Lien vers Pubmed [PMID] – 34730389
Lien DOI – 10.1128/JVI.00909-21
J Virol 2022 01; 96(2): e0090921
Human metapneumovirus (HMPV) causes severe respiratory diseases in young children. The HMPV RNA genome is encapsidated by the viral nucleoprotein (N), forming an RNA-N complex (NNuc), which serves as the template for genome replication and mRNA transcription by the RNA-dependent RNA polymerase (RdRp). The RdRp is formed by the association of the large polymerase subunit (L), which has RNA polymerase, capping, and methyltransferase activities, and the tetrameric phosphoprotein (P). P plays a central role in the RdRp complex by binding to NNuc and L, allowing the attachment of the L polymerase to the NNuc template. During infection these proteins concentrate in cytoplasmic inclusion bodies (IBs) where viral RNA synthesis occurs. By analogy to the closely related pneumovirus respiratory syncytial virus (RSV), it is likely that the formation of IBs depends on the interaction between HMPV P and NNuc, which has not been demonstrated yet. Here, we finely characterized the binding P-NNuc interaction domains by using recombinant proteins, combined with a functional assay for the polymerase complex activity, and the study of the recruitment of these proteins to IBs by immunofluorescence.

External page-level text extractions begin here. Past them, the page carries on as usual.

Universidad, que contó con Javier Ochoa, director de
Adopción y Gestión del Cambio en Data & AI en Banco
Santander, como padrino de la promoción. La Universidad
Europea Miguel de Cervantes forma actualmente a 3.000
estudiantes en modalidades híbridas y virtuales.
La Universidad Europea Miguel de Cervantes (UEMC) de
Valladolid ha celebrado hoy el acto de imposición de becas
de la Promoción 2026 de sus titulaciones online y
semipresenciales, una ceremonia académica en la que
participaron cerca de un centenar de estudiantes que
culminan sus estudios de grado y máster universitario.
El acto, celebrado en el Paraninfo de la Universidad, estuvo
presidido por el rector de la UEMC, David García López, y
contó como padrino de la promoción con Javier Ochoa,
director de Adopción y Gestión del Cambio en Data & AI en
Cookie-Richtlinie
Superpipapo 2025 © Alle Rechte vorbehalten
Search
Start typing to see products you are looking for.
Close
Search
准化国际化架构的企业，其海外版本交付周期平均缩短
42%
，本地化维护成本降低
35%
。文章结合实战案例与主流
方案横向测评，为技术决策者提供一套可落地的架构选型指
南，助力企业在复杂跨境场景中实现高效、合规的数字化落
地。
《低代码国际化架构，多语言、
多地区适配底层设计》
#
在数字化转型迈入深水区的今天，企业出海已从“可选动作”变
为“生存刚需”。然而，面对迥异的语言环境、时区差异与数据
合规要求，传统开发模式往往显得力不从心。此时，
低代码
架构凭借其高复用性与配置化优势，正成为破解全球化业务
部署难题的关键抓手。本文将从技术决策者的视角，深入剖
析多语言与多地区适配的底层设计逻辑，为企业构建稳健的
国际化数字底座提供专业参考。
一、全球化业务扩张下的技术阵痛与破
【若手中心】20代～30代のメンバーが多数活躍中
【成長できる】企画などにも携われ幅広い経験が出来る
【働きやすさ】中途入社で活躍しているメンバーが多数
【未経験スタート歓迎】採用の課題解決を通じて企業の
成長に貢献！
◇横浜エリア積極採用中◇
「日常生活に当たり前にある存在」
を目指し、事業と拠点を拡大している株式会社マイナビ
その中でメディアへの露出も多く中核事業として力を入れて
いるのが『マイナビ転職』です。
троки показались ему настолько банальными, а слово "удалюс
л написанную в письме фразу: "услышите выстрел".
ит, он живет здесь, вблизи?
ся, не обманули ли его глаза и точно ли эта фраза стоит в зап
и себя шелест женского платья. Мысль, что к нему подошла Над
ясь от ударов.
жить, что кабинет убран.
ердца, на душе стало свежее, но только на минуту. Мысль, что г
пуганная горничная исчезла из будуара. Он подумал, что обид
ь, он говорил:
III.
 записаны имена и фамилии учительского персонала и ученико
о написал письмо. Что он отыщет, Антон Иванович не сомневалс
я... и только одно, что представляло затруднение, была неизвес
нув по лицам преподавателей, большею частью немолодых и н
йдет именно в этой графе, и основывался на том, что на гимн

We show that the last 6 C-terminal residues of HMPV P are necessary and sufficient for binding to NNuc and that P binds to the N-terminal domain of N (NNTD), and we identified conserved N residues critical for the interaction. Our results allowed us to propose a structural model for the HMPV P-NNuc interaction. IMPORTANCE Human metapneumovirus (HMPV) is a leading cause of severe respiratory infections in children but also affects human populations of all ages worldwide. Currently, no vaccine or efficient antiviral treatments are available for this pneumovirus. A better understanding of the molecular mechanisms involved in viral replication could help the design or discovery of specific antiviral compounds. In this work, we have investigated the interaction between two major viral proteins involved in HMPV RNA synthesis, the N and P proteins. We finely characterized their domains of interaction and identified a pocket on the surface of the N protein, a potential target of choice for the design of compounds interfering with N-P complexes and inhibiting viral replication.